When the concept of creating a platform that shared African literature and promoted African writers first planted its seed in my mind, I had no idea where or what this thing would be. It was through sheer imagination and bouncing ideas off Henry and Zaahida that Afrikult. was then born. The name, as I had imagined it, would encapsulate ‘Afrika’ and ‘culture’. We liked the aesthetics of having the ‘k’ and the full stop (.) to give Afrikult. the distinctive branding we hoped for.
We knew we wanted this platform to serve the African literary community, to foster engagement in ways we craved for back then post-Masters degree. We wanted the conversations particularly around language and translation to move beyond the academic walls to our dining tables, our social media, adopting inclusive language and not the academic tone which had the tendency to exclude others. This, for me, was especially important in creating a space of inclusivity and garnering excitement around the topic. No matter your background or academic ability, your opinion and desire to learn and explore with us was equally powerful and important too.
We developed from being solely a virtual space to inflitrating the physical to deliver workshops at festivals and at schools. This continues to be integral in our work, helping us to fulfil an important mission for us: widening access to African literatures. We are humbled and encouraged by witnessing Afrikult.’s growth (and ours’, individually and collectively), knowing that there are more promising feats for the organisation’s future. Happy 5th birthday Afrikult.!
There are many highlights for me, and to keep it brief (and through pictures) my top four treasured memories of Afrikult. are:
- Videoing our campaign for Impact competition
- Launching Words that Travel series
- Launching our workshops at UK festivals and in schools
- Delivering workshops in Uganda, Ghana and Nigeria
- Working in a team passionate about the same thing
One of my highlights has been working with people (Marcelle and Henry) that love talking about literature as much as I do and value its importance. This shared love for literature wasn’t really surprising given that we met whilst all studying on the same module ‘Literature in African Languages’ during our MA’s at SOAS. The highlight was that we were able to take our conversations beyond the classroom and think about building something together that we all cared about. I love working in a team as no one will necessarily see things or tackle a problem the same way, which means you have a rich selection of perspectives which can only make your work stronger, and because we got along, this was one of our strengths in being able to establish Afrikult. in the first place!

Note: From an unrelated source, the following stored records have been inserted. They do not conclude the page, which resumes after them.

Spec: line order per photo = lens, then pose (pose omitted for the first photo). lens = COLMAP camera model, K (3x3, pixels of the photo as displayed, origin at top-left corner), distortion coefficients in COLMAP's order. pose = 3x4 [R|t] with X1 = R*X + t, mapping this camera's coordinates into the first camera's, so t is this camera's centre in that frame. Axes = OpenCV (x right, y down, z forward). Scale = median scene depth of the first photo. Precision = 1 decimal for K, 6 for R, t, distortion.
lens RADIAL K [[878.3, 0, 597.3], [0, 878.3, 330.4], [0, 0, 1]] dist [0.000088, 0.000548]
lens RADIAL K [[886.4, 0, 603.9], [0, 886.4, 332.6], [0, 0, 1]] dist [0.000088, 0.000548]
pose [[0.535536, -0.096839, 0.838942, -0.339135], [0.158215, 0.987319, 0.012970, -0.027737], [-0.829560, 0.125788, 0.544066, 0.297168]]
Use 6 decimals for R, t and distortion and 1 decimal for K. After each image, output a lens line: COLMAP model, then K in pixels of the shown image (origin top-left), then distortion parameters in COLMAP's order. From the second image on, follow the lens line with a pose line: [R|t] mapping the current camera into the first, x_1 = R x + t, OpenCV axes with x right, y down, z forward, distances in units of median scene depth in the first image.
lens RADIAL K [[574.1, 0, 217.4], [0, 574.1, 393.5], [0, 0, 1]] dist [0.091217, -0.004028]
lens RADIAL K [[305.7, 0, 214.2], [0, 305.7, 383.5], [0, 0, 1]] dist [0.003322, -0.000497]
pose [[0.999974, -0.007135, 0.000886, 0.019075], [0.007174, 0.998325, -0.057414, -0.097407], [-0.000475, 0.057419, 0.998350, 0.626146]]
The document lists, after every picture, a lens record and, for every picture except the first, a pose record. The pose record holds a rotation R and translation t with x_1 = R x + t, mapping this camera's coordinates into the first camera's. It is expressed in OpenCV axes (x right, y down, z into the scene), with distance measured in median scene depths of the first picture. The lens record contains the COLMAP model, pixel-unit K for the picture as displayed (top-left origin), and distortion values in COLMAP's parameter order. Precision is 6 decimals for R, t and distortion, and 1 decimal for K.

2. Sharing knowledge with young people in schools but also people just generally interested in literature from Africa
Taking all our combined years of studying and experience and pouring it into our workshops has been and will always be a major highlight for me. There is something so special about being in a position to teach people new things that you know they won’t forget, things that can play a formative role in shaping particularly young people into who they want to be. So for me all our work with schools is particularly fulfilling because of this.
3. Doing our own thing[s] and building important structural relationships
Another aspect of our work that I really enjoy is that we have basically turned a hobby into meaningful work, and have been able to develop as an organisation (as well as individuals), gaining significant experience over the last 5 years. I particularly value the relationships we have been able to make with organisations we are really inspired by. Africa Writes will always have a special place in my heart for giving us our first platform back in 2014 and supporting ever since!
4. My fourth highlight would be taking silly/funny selfies with Keren and Marcelle, and then trying to do serious ones!
Working at Afrikult. has been a very inspiring and enriching experience. Here are my four highlights:
- Working with Marcelle and Zaahida and seeing how devoted they are in spreading the word on African literature.
- Having the opportunity to attend events and meet inspiring writers and people passionate about African literature as well as learning about literary platforms and organisations.
- The three of us being in Accra for Pa Gya!
- Always learning new things and being amazed at the richness of the African literary scene.